Przykro patrzy się na to, co pieniądze robią z wieloletnią tradycją mistrzostw świata. Jeżeli po podejrzanym wyborze Kataru na organizatora turnieju w 2022 roku opadły ręce, to na myśl o zmianie pory roku rozgrywania Mundialu na ziemię osuwa się cała reszta, nawet nie bardzo jest czym podnieść szczękę z podłogi. „W Katarze latem jest za ciepło” – stwierdzili ci, którzy wcześniej wybrali i zachwalali kandydaturę kraju z Półwyspu Arabskiego. Pal licho to, co się stanie z rozgrywkami klubowymi (np. w Anglii właśnie w grudniu i styczniu wrzucają piąty bieg). Chodzi o zupełnie odwrócenie ról – to nie mistrzostwa świata powinny dostosowywać sie do Kataru, tylko Katar do Mundialu.
***
Bayern wyżyna konkurencję. W ostatnim tygodniu mówiło się głównie o transferze Lewandowskiego (więcej na ten temat TUTAJ), ale o przenosinach najlepszego polskiego piłkarza wszyscy dokładnie wiedzieli już od kilku miesięcy. Dużo bardziej interesujący jest fakt kolejnego wzmocnienia Bawarczyków kosztem najgroźniejszego rywala. Ta taktyka transferowa Bayernu to geniusz w czystej postaci, prawdziwy majstersztyk, który sprawdzał się od kilku lat i pozwalał wracać na mistrzostwski tron.

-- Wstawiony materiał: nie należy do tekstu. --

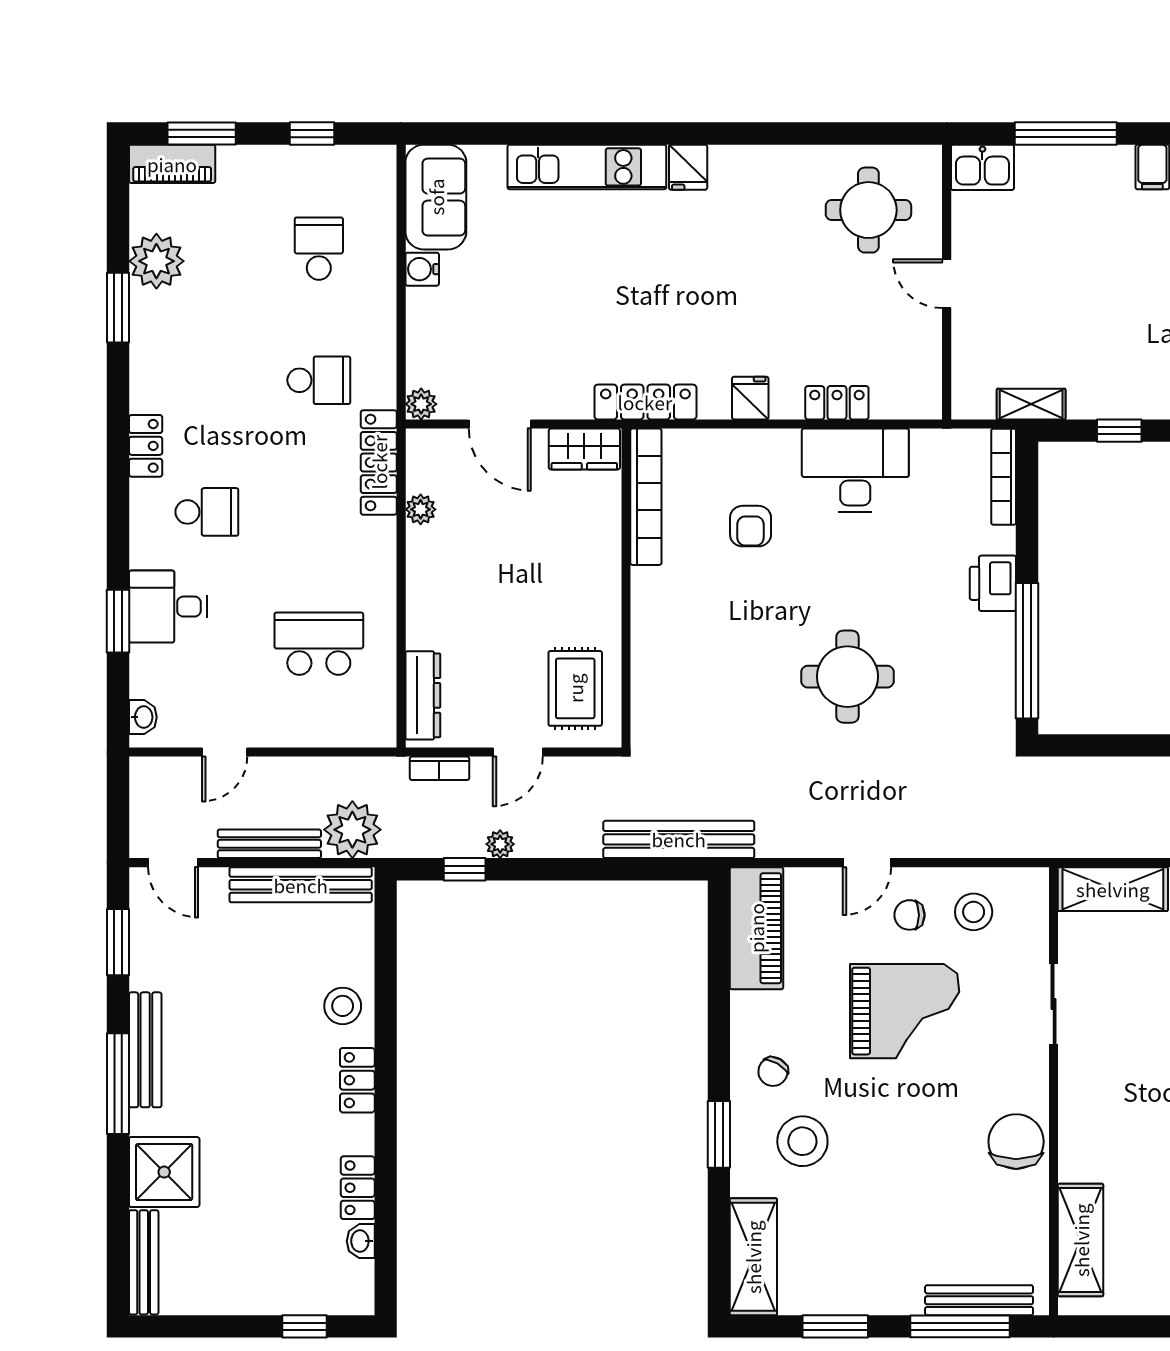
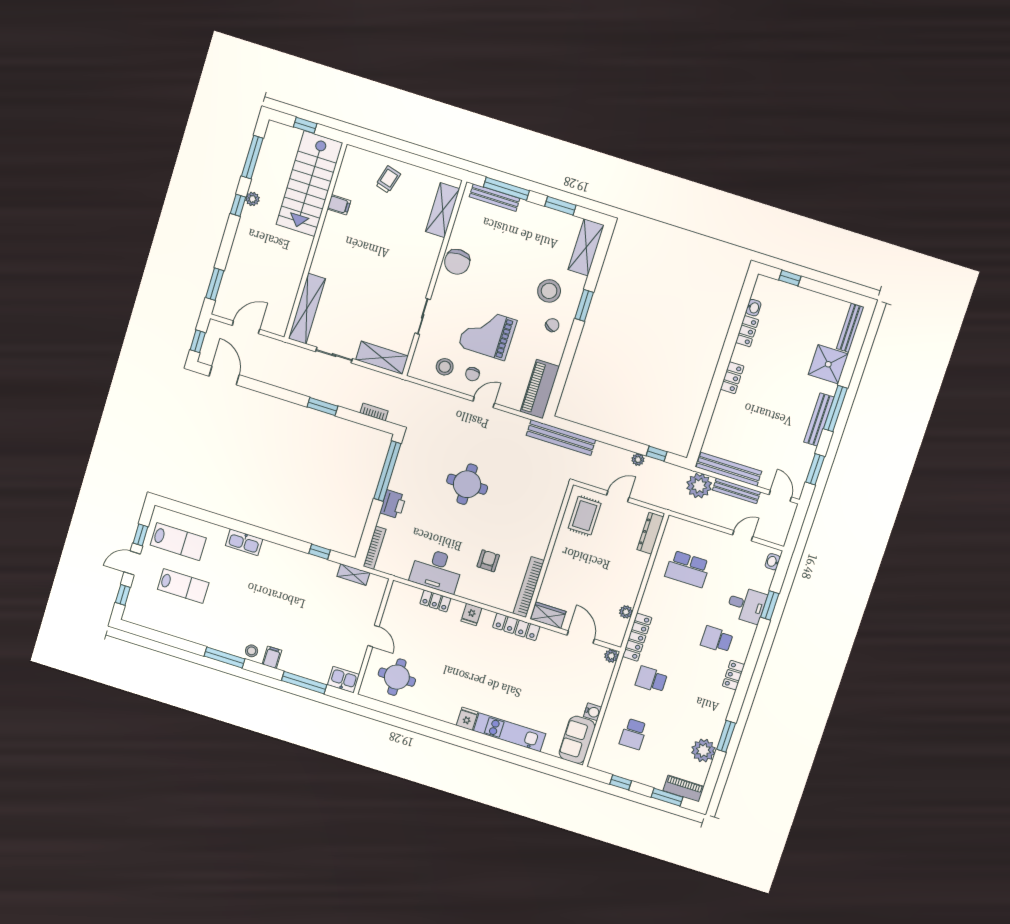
bookcase: (439, 768) -> (374, 412), moved
chair: (910, 915) -> (472, 374), turned 90
stool: (343, 1006) -> (728, 412), removed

Ściagnięcie dwóch najlepszych (pół roku przed „Lewym” do FCB trafił Gotze) piłkarzy Borussi, która tak mocno dała się monachijczykom we znaki ostatnimi czasy, to nie jest jednorazowa akcja włodarzy bawarskiego klubu. Pamiętacie Bayer Leverkusen, który w 2002 roku doszedł aż do finału Ligi Mistrzów, w którym został pogrążony przez fantastycznego Zidane’a? Najlepsi piłkarze „Aptekarzy”, jak Ballack, Ze Roberto czy Lucio, niedługo później zameldowali się w Monachium i tam święcili sukcesy. Gdy dominację Bayernu przerywał Werder, natychmiast sprowadzono najlepszego strzelca bremeńczyków, Miroslava Klose. Wychylił się Stuttgart? Nie trzeba było długo czekać, by kontrakt w stolicy Bawarii podpisał Mario Gomez. Podobnie było w przypadku Schalke 04 i Manuela Neuera.

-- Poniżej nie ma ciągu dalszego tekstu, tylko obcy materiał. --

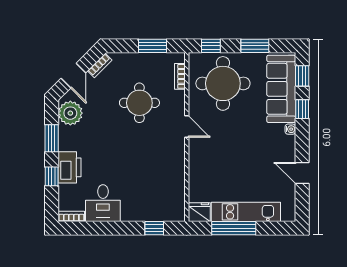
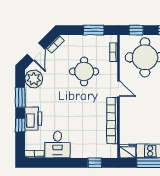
bookcase: (178, 170) -> (112, 121), added

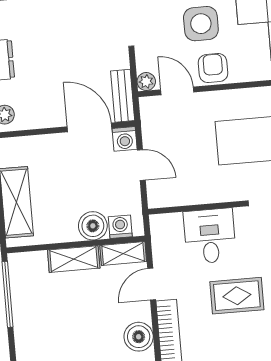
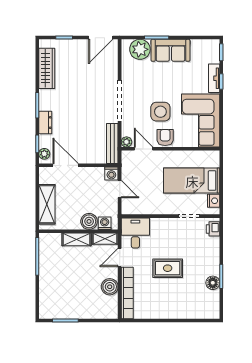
bench: (123, 96) -> (112, 144), width x1.36
door: (90, 127) -> (66, 165), moved
desk: (210, 236) -> (135, 233), moved

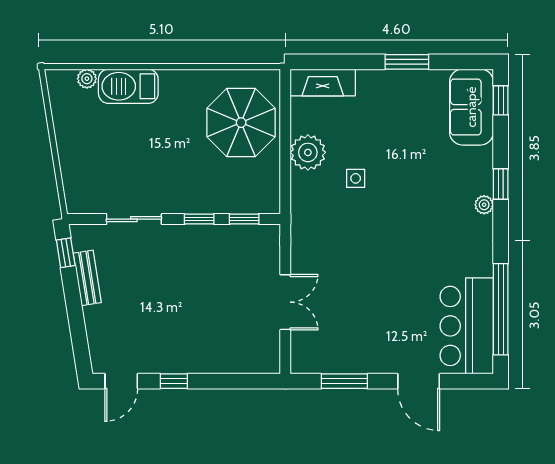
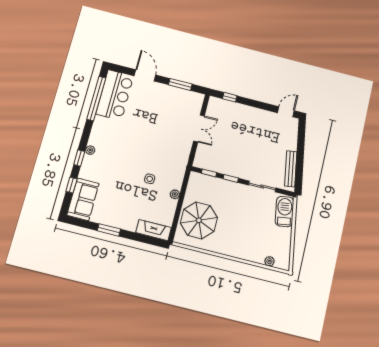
barbecue: (128, 86) -> (285, 211), moved, turned -99
window: (501, 100) -> (71, 185), moved
plant: (308, 152) -> (175, 194), width x0.53, depth x0.53
window: (66, 253) -> (299, 179), removed
bench: (87, 278) -> (291, 169), width x1.36
double door: (285, 302) -> (199, 128), swing flipped
window: (174, 381) -> (230, 97), moved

Genialna taktyka tranferowa to nie tylko sprowadzanie najlepszych zawodników konkurencji, ale także nie wzmacnianie jej poprzez sprzedaż swoich zawodników. Ci, którzy mieli problemy z miejscem w składze najbardziej utytułowanego klubu w Niemczech, trafiali do ligi francuskiej czy włoskiej. To w główniej mierze dzięki takim posunięciom na rynku transferowym udawało się Bayernowi odzyskiwać stracony tytuł. Nie jest przypadkiem fakt, iż mistrzostwo trafiało do Monachium głównie co dwa lata (2001, 2003, 2005, 2006, 2008, 2010, 2013).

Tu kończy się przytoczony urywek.